When most people think of sauce in Louisiana, they are thinking of hot sauces like Tabasco and Crystal, made predominantly from cayenne peppers, vinegar, and salt. Remoulade sauce, though, is also pretty unique to the region and one that you can make at home anytime to add a little Cajun flair to your fried dishes.
While remoulade sauce is typically found in Louisiana, it is not uncommon to find it in other parts of the country. While on our way to New Orleans this summer, Beth and I stopped at the Irondale Cafe in Birmingham, AL where they served a whole host of Southern favorites, including fried green tomatoes with remoulade sauce.

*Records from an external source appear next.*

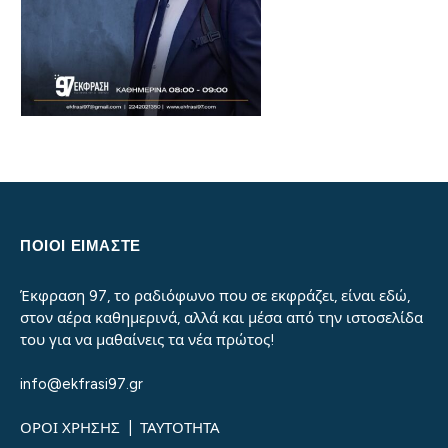
ΠΟΙΟΙ ΕΙΜΑΣΤΕ
Έκφραση 97, το ραδιόφωνο που σε εκφράζει, είναι εδώ,
στον αέρα καθημερινά, αλλά και μέσα από την ιστοσελίδα
του για να μαθαίνεις τα νέα πρώτος!
info@ekfrasi97.gr
ΟΡΟΙ ΧΡΗΣΗΣ
|
ΤΑΥΤΟΤΗΤΑ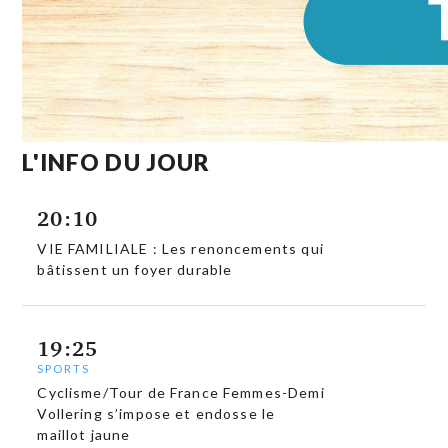
L'INFO DU JOUR
20:10
VIE FAMILIALE : Les renoncements qui
bâtissent un foyer durable
19:25
SPORTS
Cyclisme/Tour de France Femmes-Demi
Vollering s’impose et endosse le
maillot jaune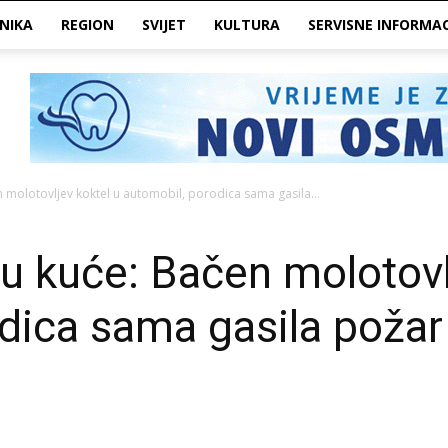
NIKA
REGION
SVIJET
KULTURA
SERVISNE INFORMAC
 molotovljev koktel u automobil, porodica sama gasila...
u kuće: Bačen molotovl
dica sama gasila požar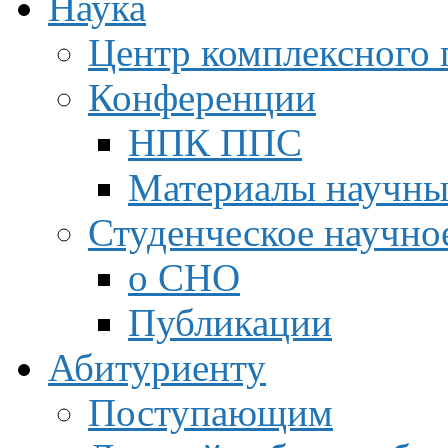
Наука
Центр комплексного 
Конференции
НПК ППС
Материалы научны
Студенческое научно
о СНО
Публикации
Абитуриенту
Поступающим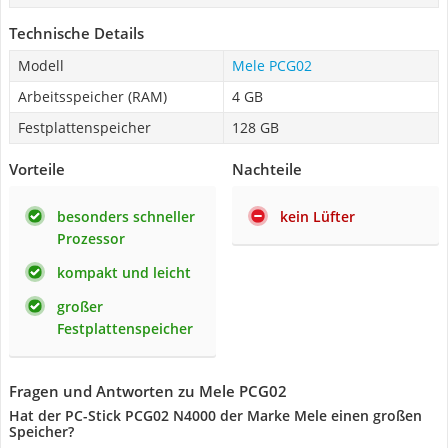
Technische Details
Modell
Mele PCG02
Arbeitsspeicher (RAM)
4 GB
Festplattenspeicher
128 GB
Vorteile
Nachteile
besonders schneller
kein Lüfter
Prozessor
kompakt und leicht
großer
Festplattenspeicher
Fragen und Antworten zu Mele PCG02
Hat der PC-Stick PCG02 N4000 der Marke Mele einen großen
Speicher?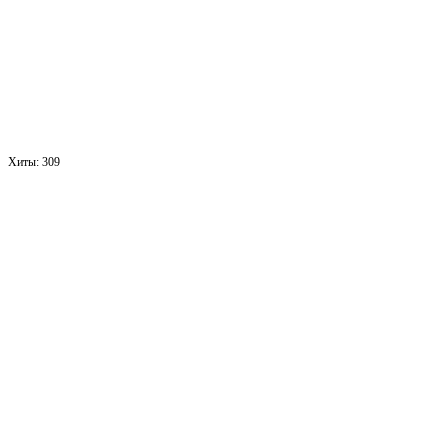
Хиты:
309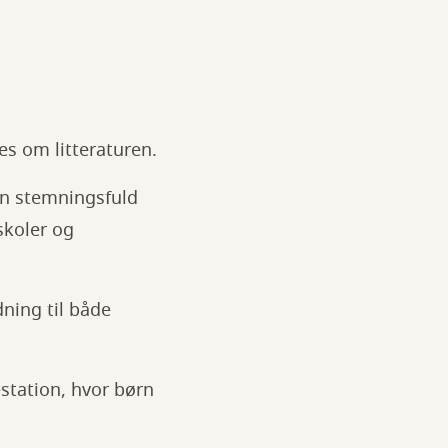
s om litteraturen.
en stemningsfuld
skoler og
ning til både
station, hvor børn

While typically served as a dipping sauce, it’s not uncommon in New Orleans to see remoulade sauce as the star like in this classic Shrimp Remoulade from Arnaud’s.
So what is remoulade sauce exactly? Well, it depends on who you ask.
The French version is white (or yellowish if curry is added) and often contains pickles, capers, and other ingredients that make it more like a tarter sauce. The Louisiana version, while based on the French, is a little different. Both are mayonnaise based, but the Louisiana version contains Creole mustard, ketchup, and, depending on which recipe you look at, at least a dozen other ingredients. The sauce is perfect for seafood, but I have found that it’s pretty excellent for all sorts of fried foods. Onion rings, fries, fried fish, fried shrimp, fried green tomatoes. All of them benefit from a little dip.
For my part, I’m pretty lazy. I have no interest in making cups or quarts of any dip for one night of frenzied fried feasting and I certainly have no desire to cleaning food processor bowls or have to chop up 5 or 6 different things for a dipping sauce. If I’ve got the fryer out, I’ve already gotten myself into enough trouble. I certainly don’t need any more!
And so, this recipe is designed to fit into a cereal bowl, be stirred with a spoon, and, quite possibly, be served out of said bowl with said spoon. Mix together mayo, ketchup, creole mustard, a dash of Worcestershire sauce, a pinch of garlic powder, some sliced green onion, and salt and pepper to taste. Mix together and serve! It has all of the flavor that you want without all of the fuss.
If you want some heat, add a dash of that other Louisiana sauce.
What would you serve with your remoulade sauce? Check out my Pinterest page for more ideas!
Visit This Cookin’ Dad’s profile on Pinterest.
- ½ cup mayonnaise
- 1 Tbsp Creole or whole-grain mustard
- 1 Tbsp ketchup
- 2 tsp Worcestershire sauce
- 1 tsp garlic powder
- 1 tsp paprika
- ¼ cup sliced green onions
- salt and pepper to taste
- Louisiana style hot sauce to taste (optional)
- Add all ingredients a small bowl. Stir to combine completely. Enjoy!